JOB:
Report the number of lines holding "staple" in the material below, and nothing more.

'''

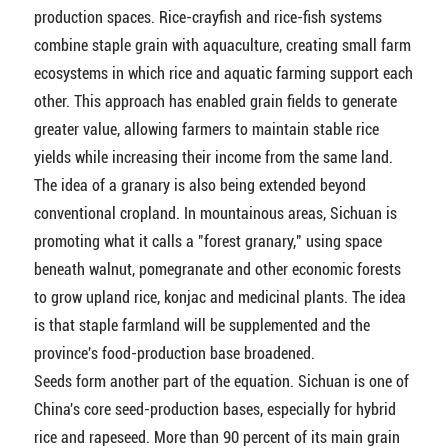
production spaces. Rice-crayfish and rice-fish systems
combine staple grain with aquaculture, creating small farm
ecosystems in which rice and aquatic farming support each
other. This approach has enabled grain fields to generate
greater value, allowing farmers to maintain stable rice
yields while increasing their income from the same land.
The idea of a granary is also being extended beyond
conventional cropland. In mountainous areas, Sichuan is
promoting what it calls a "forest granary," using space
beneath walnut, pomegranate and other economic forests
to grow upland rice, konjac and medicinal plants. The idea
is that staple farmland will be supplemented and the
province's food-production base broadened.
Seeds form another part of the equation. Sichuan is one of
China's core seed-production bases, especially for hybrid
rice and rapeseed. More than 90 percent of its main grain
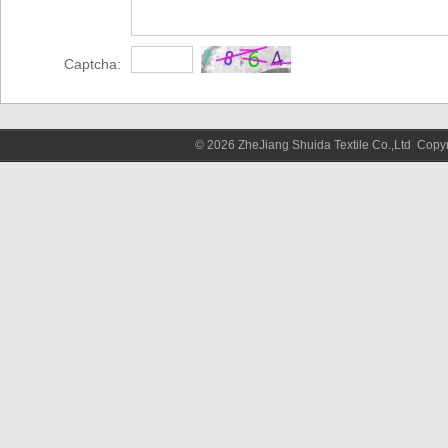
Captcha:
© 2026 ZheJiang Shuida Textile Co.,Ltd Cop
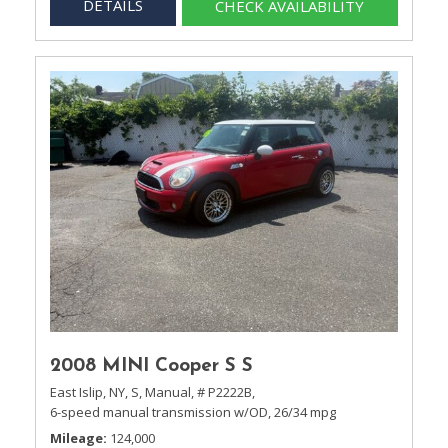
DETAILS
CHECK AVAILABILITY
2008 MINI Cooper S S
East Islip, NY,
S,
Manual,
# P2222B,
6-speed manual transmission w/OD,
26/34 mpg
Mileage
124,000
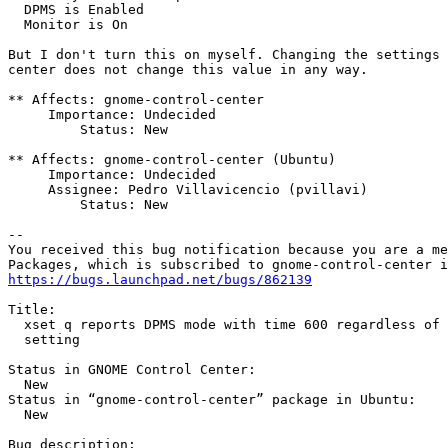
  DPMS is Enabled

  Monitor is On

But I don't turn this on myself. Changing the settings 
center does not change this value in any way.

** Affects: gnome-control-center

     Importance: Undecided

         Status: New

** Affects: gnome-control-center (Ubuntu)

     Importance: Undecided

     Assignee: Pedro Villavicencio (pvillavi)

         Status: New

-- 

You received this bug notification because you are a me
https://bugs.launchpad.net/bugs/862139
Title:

'''

SOLUTION TO THIS EXERCISE:
2